To do> Render the part of the rows that opens with the line containing "pose: elev=99.0 azim=351.6" and runs through the end of the rows as a JSON list of strings, one string per line and both ends included. Omit blank lines and leave the pictures out.

Data to use>
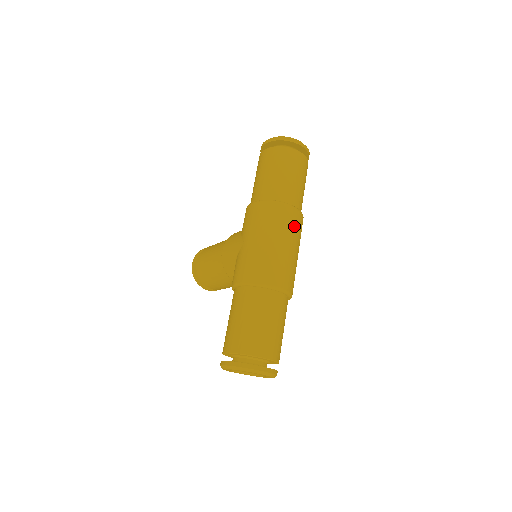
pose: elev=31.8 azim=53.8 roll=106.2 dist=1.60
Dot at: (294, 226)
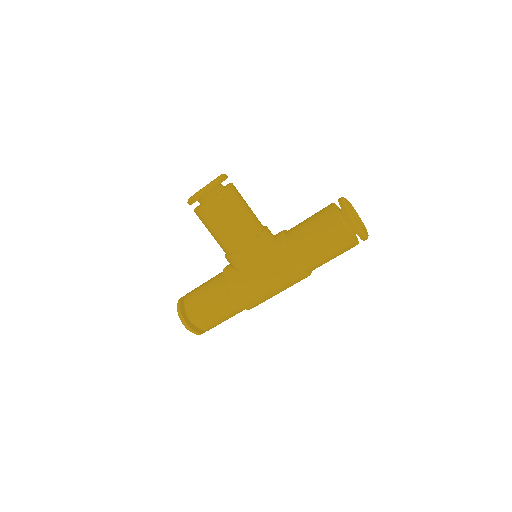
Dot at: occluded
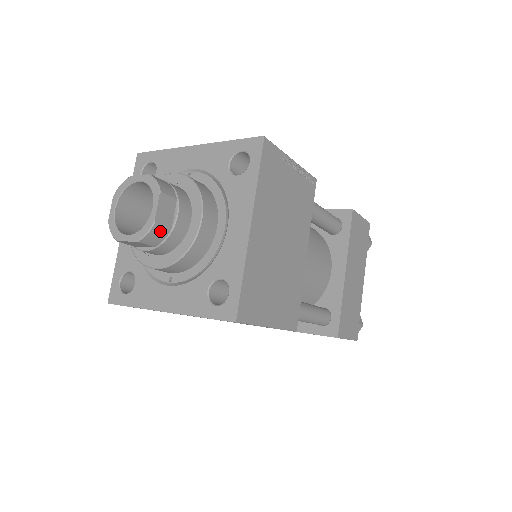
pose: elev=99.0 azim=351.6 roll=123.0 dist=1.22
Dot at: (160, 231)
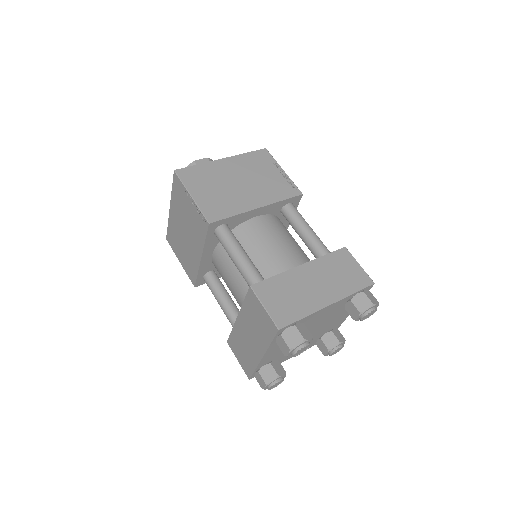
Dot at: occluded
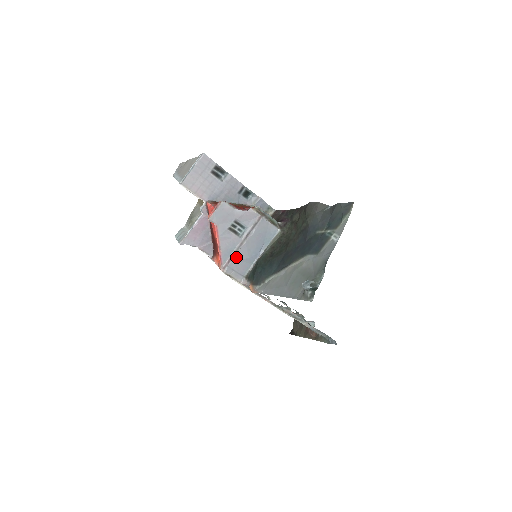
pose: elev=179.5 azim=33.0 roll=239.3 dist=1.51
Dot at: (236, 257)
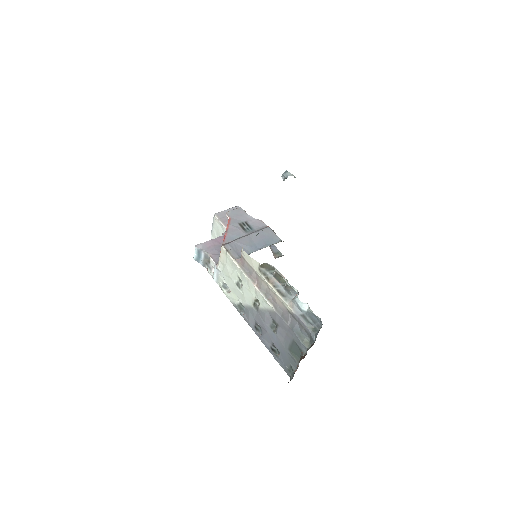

Task result>
[
  "pose: elev=99.0 azim=351.6 roll=123.0 dist=1.22",
  "Dot at: (160, 231)",
  "Dot at: occluded",
  "pose: elev=179.5 azim=33.0 roll=239.3 dist=1.51",
  "Dot at: (236, 257)"
]